Three novel mononuclear transition metal-azide compounds, Mn(Pz(Bu-t))(4)(N(3))(2) (1), Co(Pz(Bu-t))(4)(N(3))(2) (2) and Co(Pz(Bu-t))(3)(N(3))(3) (3) (Pz(Bu-t) = 3-tert-butyl pyrazole), have been synthesized and characterized by elemental analysis, IR and UV-Vis spectra, and the crystal structures of compounds 1 and 3 have been determined.
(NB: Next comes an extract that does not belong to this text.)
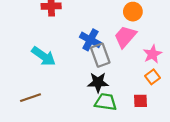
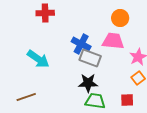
pink trapezoid: (125, 37) -> (113, 41), turned 55
gray rectangle: (100, 55) -> (90, 58), turned -50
Crystal data for 1: triclinic, space group P (1) over bar with a = 8.0844(9), b = 10.1230(12), c = 12.1046(13) angstrom, alpha = 91.854(3)degrees, beta = 108.495(2)degrees, gamma = 101.598(2)degrees, V = 915.33(18) angstrom(3) and Z = 1. Crystal data for 3: monoclinic, space group P2(1) with a = 10.3286(9), b = 23.593(2), c = 12.7735(10) angstrom, beta = 106.659(2)degrees, V = 2982.0(4) angstrom(3) and Z = 2. The azide ions in compound 1 are coordinated to manganese(II) ions in trans centrosymmetric octahedral configuration. However, compound 3 shows two unsymmetrical molecules with distorted octahedral geometry ligated by three azide anions and three 3-tert-butyl pyrazole ligands in crystal cell. The compounds are aggregated to form one-dimensional chain through (pyrazole)N-H(...)N(azide) hydrogen bonds, respectively. In aqueous solution, the reaction of compound 2 with azide excess (2 equivalents) and H(2)O(2) was investigated, and the product was isolated and identified to be homogeneous as compound 3. The result suggests that the compound 3, as the oxidation product of compound 2, was formed by the change of the coordination geometry around cobalt ion in the reaction process, due to the binding of peroxides to the cobalt ion via the removal of the pyrazole ligand.